Doctors Close to Solving Blood Clot Issue, Still Not Sure if Linked to Vaccine
Researchers are trying to get to the bottom of why rare blood clots have been found in individuals who received some types of coronavirus vaccine.
A small number of people who have received the Johnson & Johnson or AstraZeneca vaccine have suffered rare blood clots. The condition has not been reported with the Moderna or Pfizer/BioNTech vaccine, which was made using a different type of technology.
Due to clotting concerns, the Food and Drug Administration and the federal Centers for Disease Control and Prevention have called for a temporary halt in administering the Johnson & Johnson vaccine. The AstraZeneca vaccine, which has been widely used in Europe, has not received federal approval to be used in the U.S.
Doctors are calling the condition vaccine-induced immune thrombotic thrombocytopenia, according to CNN, which implies a link to the vaccines, without saying there is a direct cause.
Some experts think enough of a link has already been shown, according to ABC.
“The AstraZeneca and Johnson & Johnson vaccines are made in a similar way,” said Dr. William Schaffner, an infectious disease physician at Vanderbilt University.
“I think we shouldn’t be coy about that any longer,” Schaffner said, saying it is time to “accept the fact that these are vaccine-induced but very rare events.”
Dr. Richard Kuhn, Ph.D., a virology expert at Purdue University, was more cautious,
“It’s hard to say if it’s the same problem,” he said, “but it does seem the vaccine triggers an antibody response that activates platelets, leading to clots.”

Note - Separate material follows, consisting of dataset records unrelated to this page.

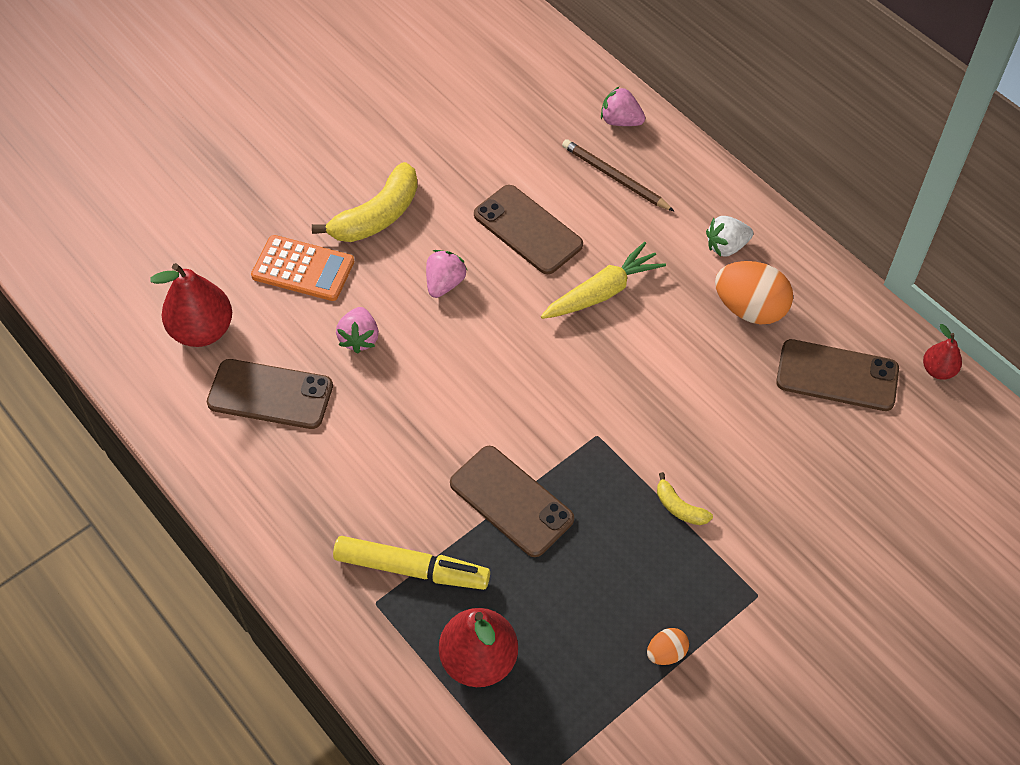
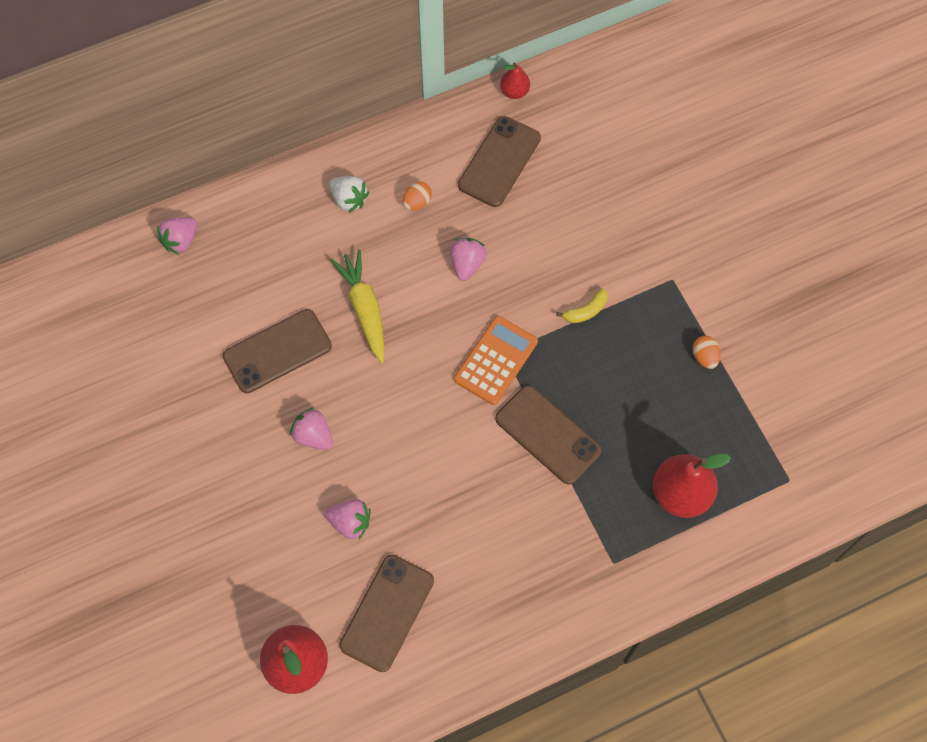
camera: 75 degrees left, 10 degrees up
(303, 269) = (255, 558): orange calculator -> orange calculator (496, 361)
(377, 216) = (216, 477): yellow banana -> none
(411, 569) = (590, 527): yellow marker -> none
(511, 501) = (548, 434): brown phone -> brown phone turned 75 degrees clockwise
(615, 178) = (244, 264): brown pencil -> none
(693, 374) = (467, 264): none -> pink strawberry
(726, 246) = (349, 199): white strawberry -> white strawberry turned 45 degrees counterclockwise
(750, 309) = (417, 202): orange egg -> orange egg, size x0.50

A study led by Dr. Marie Scully, a hematologist at University College London Hospitals, studied 22 patients who received the AstraZeneca vaccine, and found that the individuals who suffered a clotting reaction produced unusual antibodies most often seen before as a reaction to the drug heparin.

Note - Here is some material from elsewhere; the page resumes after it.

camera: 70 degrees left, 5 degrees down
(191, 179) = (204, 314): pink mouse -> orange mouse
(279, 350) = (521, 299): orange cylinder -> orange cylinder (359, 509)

“The risk of thrombocytopenia and the risk of venous thromboembolism after vaccination against SARS-CoV-2 do not appear to be higher than the background risks in the general population, a finding consistent with the rare and sporadic nature of this syndrome,” the new study said.
“The events reported in this study appear to be rare, and until further analysis is performed, it is difficult to predict who may be affected. The symptoms developed more than 5 days after the first vaccine dose.”
“In all cases reported to date, this syndrome of thrombocytopenia [low platelet count] and venous thrombosis [blood clot] appears to be triggered by receipt of the first dose of the [AstraZeneca] ChAdOx1 nCoV-19 vaccine,” the study said.
“It’s not the vaccine that’s causing it — it’s the body’s immune response to the vaccine,” said Dr. Alex Spyropoulos, a blood clot specialist and professor at the Feinstein Institutes for Medical Research, according to ABC News.
In a commentary on the new study, Dr. Douglas Cines of the University of Pennsylvania and Dr. James Bussel of Weill Cornell Medicine noted that some people are at greater risk than others.
“Most of the patients included in these reports were women younger than 50 years of age, some of whom were receiving estrogen-replacement therapy or oral contraceptives. A remarkably high percentage of the patients had thromboses at unusual sites,” they wrote.
The CDC is still looking for more facts ahead of a Friday meeting about the clotting concerns.
“We need to know what the size of the problem is,” said Dr. Kevin Ault, professor and division director with the University of Kansas Medical Center.
“So we’re going to shake the trees in the databases that the CDC has and we also need to know what the denominator is — is it just young women or the whole population that’s been vaccinated?”
“There are still a fair number of people in the United States who have been vaccinated in the last two weeks,” Ault said.
“We’ve seen these reactions within two weeks, so it doesn’t sound like a very long time, but we’ll have a fair amount of data in just those nine or ten days.”